Spirited and lively, Queen Victoria's Mysterious Daughter is richly packed with arguments, intrigues, scandals, and secrets, and is a vivid portrait of a princess desperate to escape her inheritance.

The secrets of Queen Victoria's sixth child, Princess Louise, may be destined to remain hidden forever. What was so dangerous about this artistic, tempestuous royal that her life has been documented more by rumor and gossip than hard facts? When Lucinda Hawksley started to investigate, often thwarted by inexplicable secrecy, she discovered a fascinating woman, modern before her time, whose story has been shielded for years from public view.

Louise was a sculptor and painter, friend to the Pre-Raphaelites and a keen member of the Aesthetic movement. The most feisty of the Victorian princesses, she kicked against her mother's controlling nature and remained fiercely loyal to her brothers—especially the sickly Leopold and the much-maligned Bertie. She sought out other unconventional women, including Josephine Butler and George Eliot, and campaigned for education and health reform and for the rights of women. She battled with her indomitable mother for permission to practice the "masculine" art of sculpture and go to art college-and in doing so became the first British princess to attend a public school.

The rumors of Louise's colorful love life persist even today, with hints of love affairs dating as far back as her teenage years, and notable scandals included entanglements with her sculpting tutor Joseph Edgar Boehm and possibly even her sister Princess Beatrice's handsome husband, Liko. True to rebellious form, she refused all royal suitors and became the first member of the royal family, since the sixteenth century, to marry a commoner. She moved with him to Canada when he was appointed Governor-General.

• Data

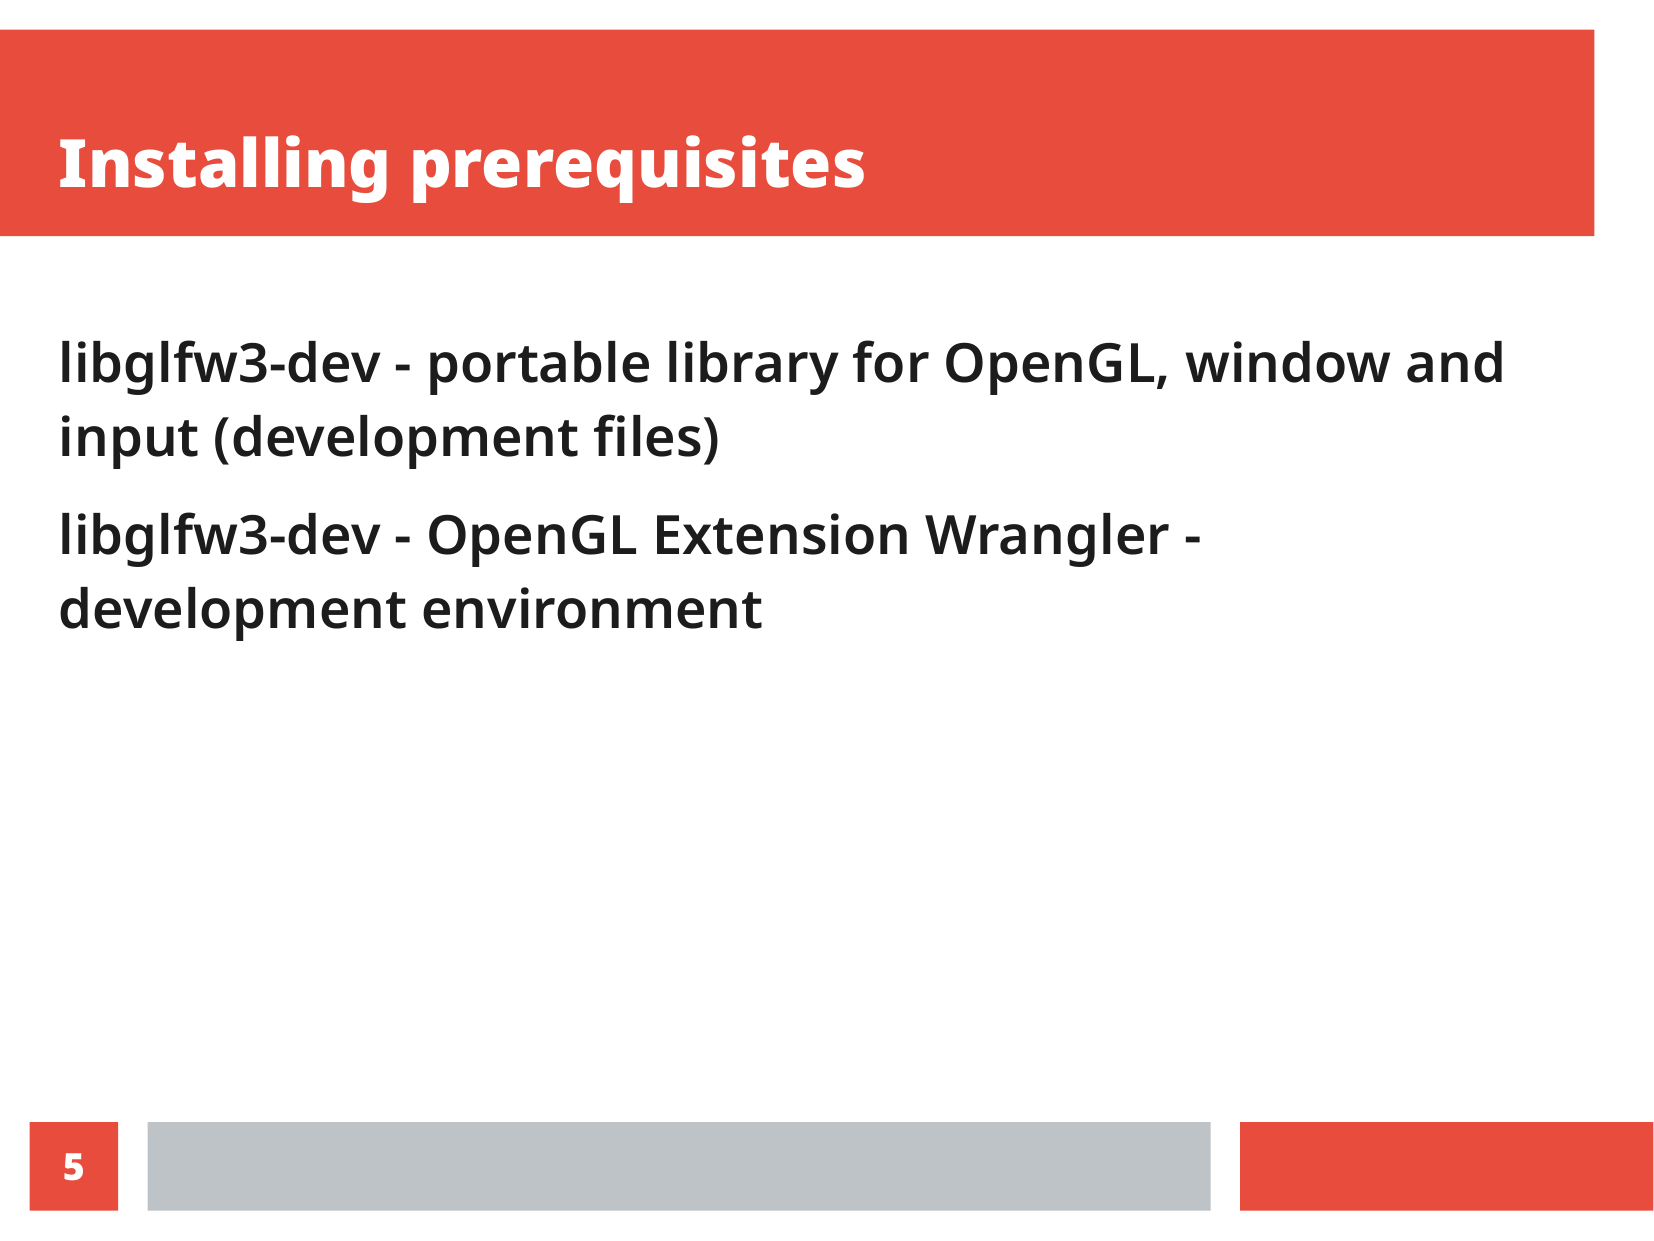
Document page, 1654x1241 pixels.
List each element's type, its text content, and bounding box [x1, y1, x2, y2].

list libglfw3-dev - portable library for OpenGL, window and input (development files) libglfw3-dev - OpenGL Extension Wrangler - development environment [59, 324, 1565, 1093]
title Installing prerequisites [59, 59, 1595, 207]
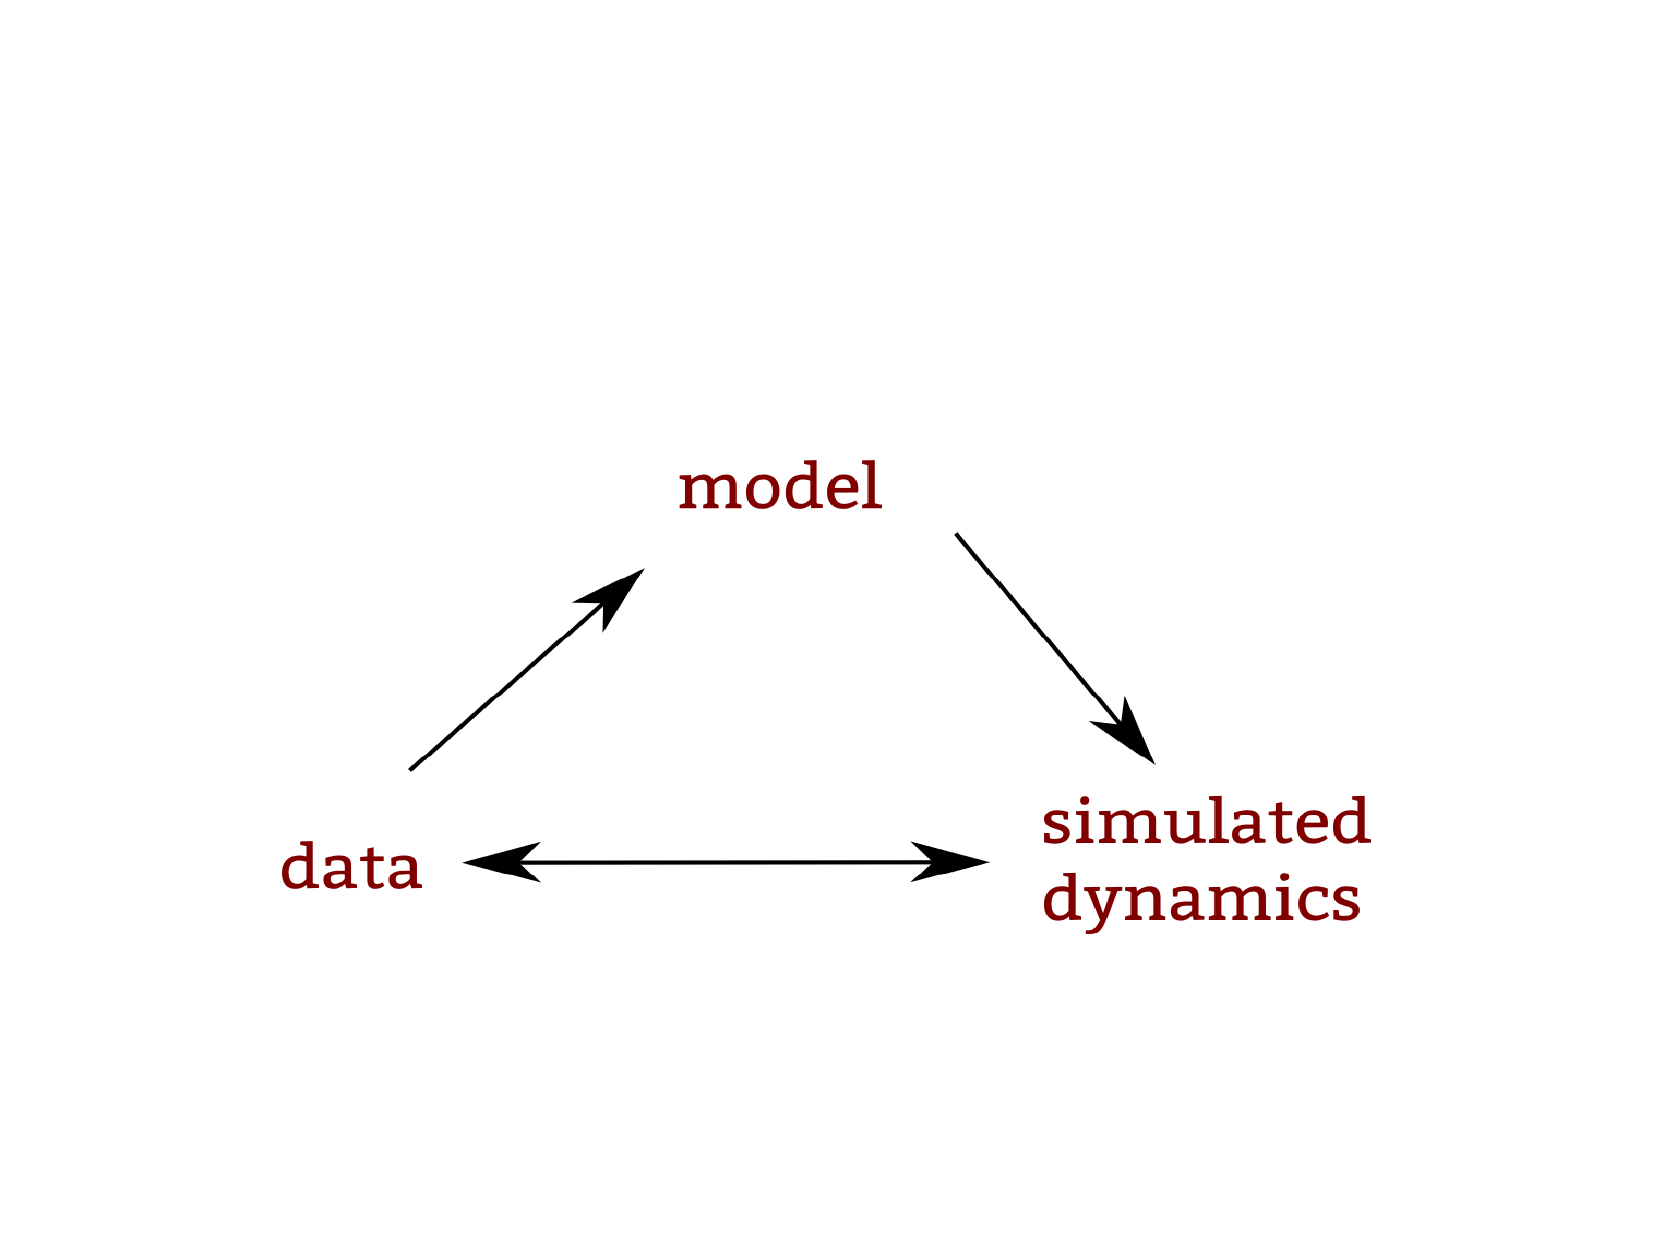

• Given request 1
In the Princess Louise text, copy the part starting with "Louise was a" and going on through "a public school.", and switch "feisty" to "spirited".
• Given request 2
Answer these questions from the Princess Louise text.
(a) Which of Queen Victoria's children was Louise?
(b) Who was her sculpting tutor?
(c) To which country did she move with her husband?
• Given request 3
According to the Princess Louise text, why did Louise move to Canada?
The listing comes from a separate source unrelated to the Princess Louise text.

• Written reply 1
Louise was a sculptor and painter, friend to the Pre-Raphaelites and a keen member of the Aesthetic movement. The most spirited of the Victorian princesses, she kicked against her mother's controlling nature and remained fiercely loyal to her brothers—especially the sickly Leopold and the much-maligned Bertie. She sought out other unconventional women, including Josephine Butler and George Eliot, and campaigned for education and health reform and for the rights of women. She battled with her indomitable mother for permission to practice the "masculine" art of sculpture and go to art college-and in doing so became the first British princess to attend a public school.

• Written reply 2
(a) Louise was Queen Victoria's sixth child.
(b) Her sculpting tutor was Joseph Edgar Boehm.
(c) She moved with her husband to Canada.

• Written reply 3
She moved to Canada with her husband, a commoner, because he was appointed Governor-General.